L’infime part de voûte céleste que Lucien Suel a peu à peu constitué –
cela lui a demandé vingt ans – scintille par intermittences, certaines
nuits, quand le ciel consent à s’ouvrir, au-dessus des terrils
abandonnés, des jungles ratissées, des usines désossées, des cimetières
militaires et des hameaux en survie. Ce qui lui parle, c’est le monde
des humbles, celui de ceux qui ont trimé, souffert et marqué de leur
empreinte un territoire (celui du Pas de Calais) où ils ont vécu. Leur
esprit d’ouverture leur a, par ailleurs, toujours permis de ne jamais
être pris en défaut de repli sur soi. Ils se sont frottés, via la
matière, la création, une illumination, un appel intérieur, et parfois
la guerre, aux autres.
Aux six personnages auxquels l’auteur rend hommage (Georges Bernanos
et son héroïne Mouchette, Fleury Verbrugghe, son grand-père,
Benoït-Joseph Labre, le patron des inadaptés sociaux et les deux
peintres, figures majeures de l’art brut, Augustin Lesage et
Fleury-Joseph Crépin) s’en ajoute un septième, natif de Berck, le poète
et éditeur Ivar ch’Vavar, vivant en proche Picardie et initiateur de ce projet.
« Inventeur de la Picardie tu lèches / la poésie-trognotte tu lèches
tous / les poèmes riz-la-+ le maldoror nu / au torse amaigri »
Les sept hommages écrits en vers justifiés qui composent Petite Ourse de la Pauvreté
permettent de suivre les itinéraires plus ou moins rugueux de gens
épris de liberté. Soucieux de ne pas s’en laisser conter, tous, y
compris Mouchette, par Bernanos interposé (à qui Suel offre un tombeau
qui s’ouvre tel « un grand trou noir dans le ciel bleu »), traversent
le temps qui leur est imparti en restant fidèles à ce que leur intuition
et leur intégrité intérieure leur demandaient de réaliser. Pour
Benoît-Joseph Labre (1748-1783), futur canonisé, ce fut la pauvreté
absolue, la route avant l’heure, la traversée des montagnes et une vie
au jour le jour qui vit, ironie du sort, le jeune vacher d’Amettes
venir mourir dans la boucherie de Zucarelli à Rome.
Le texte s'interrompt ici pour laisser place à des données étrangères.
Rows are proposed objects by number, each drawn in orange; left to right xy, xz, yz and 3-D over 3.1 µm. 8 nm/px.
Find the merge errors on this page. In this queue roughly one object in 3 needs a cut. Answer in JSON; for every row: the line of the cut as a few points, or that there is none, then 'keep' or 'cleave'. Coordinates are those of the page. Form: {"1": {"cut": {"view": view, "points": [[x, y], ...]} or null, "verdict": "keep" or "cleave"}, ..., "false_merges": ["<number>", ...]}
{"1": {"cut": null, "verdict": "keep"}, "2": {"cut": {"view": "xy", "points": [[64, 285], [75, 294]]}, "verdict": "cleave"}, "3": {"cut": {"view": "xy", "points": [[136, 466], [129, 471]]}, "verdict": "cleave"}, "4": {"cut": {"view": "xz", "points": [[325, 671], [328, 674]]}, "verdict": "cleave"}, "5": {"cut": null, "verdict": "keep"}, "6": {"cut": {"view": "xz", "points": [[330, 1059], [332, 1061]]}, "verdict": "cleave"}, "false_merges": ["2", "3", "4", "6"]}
Pour d’autres, tel Fleury-Joseph Crépin (1875-1948), « plombier
zingueur quincaillier compositeur de musique rebouteux puisatier
sourcier et finalement peintre pour la paix », le parcours fut tout
aussi rude mais tenu à l’écart des affres du délabrement grâce à une
force physique et mentale bien entretenue. Il en fut de même pour
l’autre peintre du livre, Augustin Lesage (1876-1954), lui aussi
guérisseur à ses heures, qui connut de nombreux coups durs et qui finit
par écouter la voix qui vint, du fond de la mine, (où il travaillait)
lui prédire qu’un jour il se consacrerait (ce qu’il fit) totalement à la
peinture.
« À droite, je martèle le temps. À gauche, le palindrome des oiseaux
de proie me regarde à travers les pattes du faucon. SERRES. SERRES. »
Lucien Suel
est ici chez lui. Il dit ce qu’il doit à ces êtres à l’énergie
communicative. Il revient aussi sur sa propre généalogie, consacrant
plusieurs pages (quatorze stations) à son grand-père Fleury Verbrugghe
(1896-1985) dont l’existence résume assez bien l’histoire en pointillés
du siècle passé dans cette région.
« À l’usine d’Isbergues, il travaillait au déchargement des wagons de
coke et de minerai. L’équipe des « 40 tonnes », casquettes de coton
bleu, chemises de toile, manches roulées sur les coudes et veines
bleutées au dos de la main. »
Les contraintes d’écriture que Lucien Suel s’impose pour s’approcher
au plus près du quotidien et de l’histoire de ses personnages, donnent à
cette constellation volontairement pauvre un aspect visuel qui,
d’emblée, attire, aidant ensuite à repérer, en lecture, les feux épars
qui brillent sur la route de son pôle Nord terrestre.
Lucien Suel : Petite Ourse de la Pauvreté, Dernier Télégramme.
Lucien Suel : Petite Ourse de la Pauvreté, Dernier Télégramme.